Kematian Warmbier memicu kecaman keras terhadap Korea Utara. Politikus AS menyerukan agar rezim Kim Jong-un membebaskan tiga warga AS yang masih ditahan di sana.

Otto Warmbier meninggal kurang dari seminggu setelah dibebaskan dari Korea Utara. Ia tak bisa berbicara atau bergerak.

Dalam sebuah konferensi pers pada 15 Juni lalu, dokter menyebut kondisinya sudah tidak responsif. Mereka juga mengungkap bahwa Warmbier mengalami kerusakan otak yang signifikan selama berada di tahanan Korea Utara.

Pemerintah Korea Utara mengatakan, Warmbier koma setelah mengalami botulisme -- kondisi keracunan serius yang disebabkan oleh racun yang dihasilkan bakteri Clostridium botulinum -- dan mengonsumsi pil tidur pada Maret 2016.

Namun dokter di AS mengatakan bahwa mereka tidak menemukan bukti adanya penyakit tersebut di tubuh Warmbier.

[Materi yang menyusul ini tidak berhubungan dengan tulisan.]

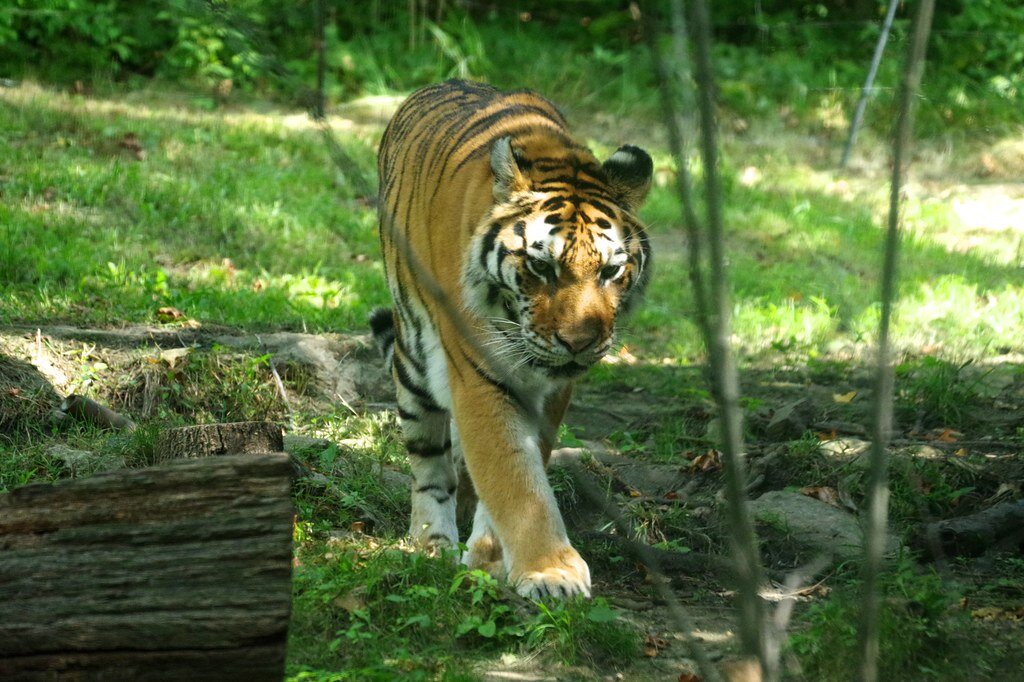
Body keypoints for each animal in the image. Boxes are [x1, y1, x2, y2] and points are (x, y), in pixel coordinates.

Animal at [372, 78, 651, 593]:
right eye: (541, 267)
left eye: (610, 271)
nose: (578, 343)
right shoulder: (478, 373)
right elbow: (513, 475)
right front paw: (552, 572)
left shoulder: (554, 388)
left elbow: (522, 465)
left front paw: (491, 556)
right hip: (414, 364)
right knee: (429, 463)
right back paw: (431, 542)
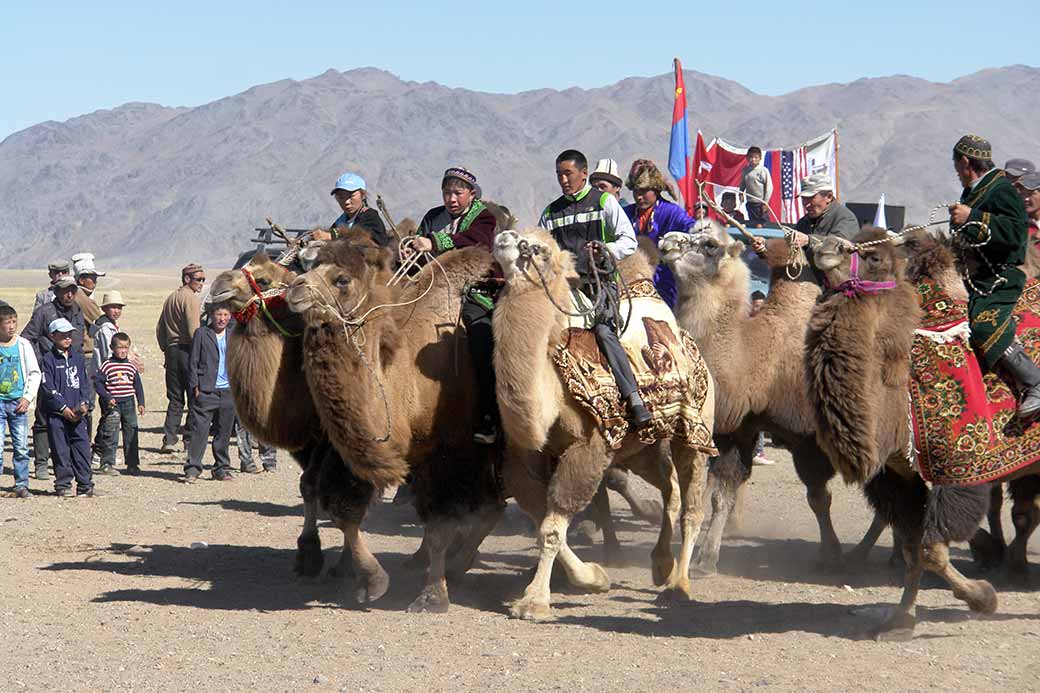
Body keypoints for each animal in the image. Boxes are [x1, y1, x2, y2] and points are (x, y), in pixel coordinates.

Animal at [287, 237, 505, 611]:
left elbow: (441, 523)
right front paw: (370, 581)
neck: (407, 376)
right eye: (308, 266)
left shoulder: (450, 450)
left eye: (342, 280)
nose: (296, 289)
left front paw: (432, 595)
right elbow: (342, 509)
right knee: (493, 505)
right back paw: (448, 564)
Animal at [488, 228, 715, 616]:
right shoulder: (526, 455)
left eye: (539, 250)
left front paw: (534, 602)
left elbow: (551, 527)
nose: (505, 235)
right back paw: (660, 565)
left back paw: (678, 586)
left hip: (695, 430)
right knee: (668, 485)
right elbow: (542, 520)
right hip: (639, 447)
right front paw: (593, 577)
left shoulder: (591, 444)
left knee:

"Pola cedera otak ini biasanya terlihat sebagai akibat fungsi jantung dan paru-paru yang mendadak berhenti, di mana suplai darah ke otak tidak memadai untuk jangka waktu tertentu sehingga mengakibatkan kematian jaringan otak," kata Dr Daniel Kanter pekan lalu.

Kejadian yang menimpa Warmbier berawal saat ia mendaftar untuk melakukan perjalanan ke Korea Utara pada musim semi 2016, dengan kelompok wisata Young Pioneer Tours. Dia dijadwalkan menghabiskan lima hari di sana, dilanjutkan dengan kunjungan ke Beijing.

Tapi saat Warmbier hendak pergi ke Beijing dari Bandara Pyongyang, dia diberhentikan oleh petugas keamanan. Menurut pemerintah Korea Utara, Warmbier ditahan karena telah mencuri pamflet politik dari lantai yang terlarang di hotelnya.

Dia mengaku telah melakukan hal tersebut dan memohon pengampunan dan pembebasannya. Namun Korea Utara menjatuhkan hukuman 15 tahun kerja paksa atas dugaan kejahatannya.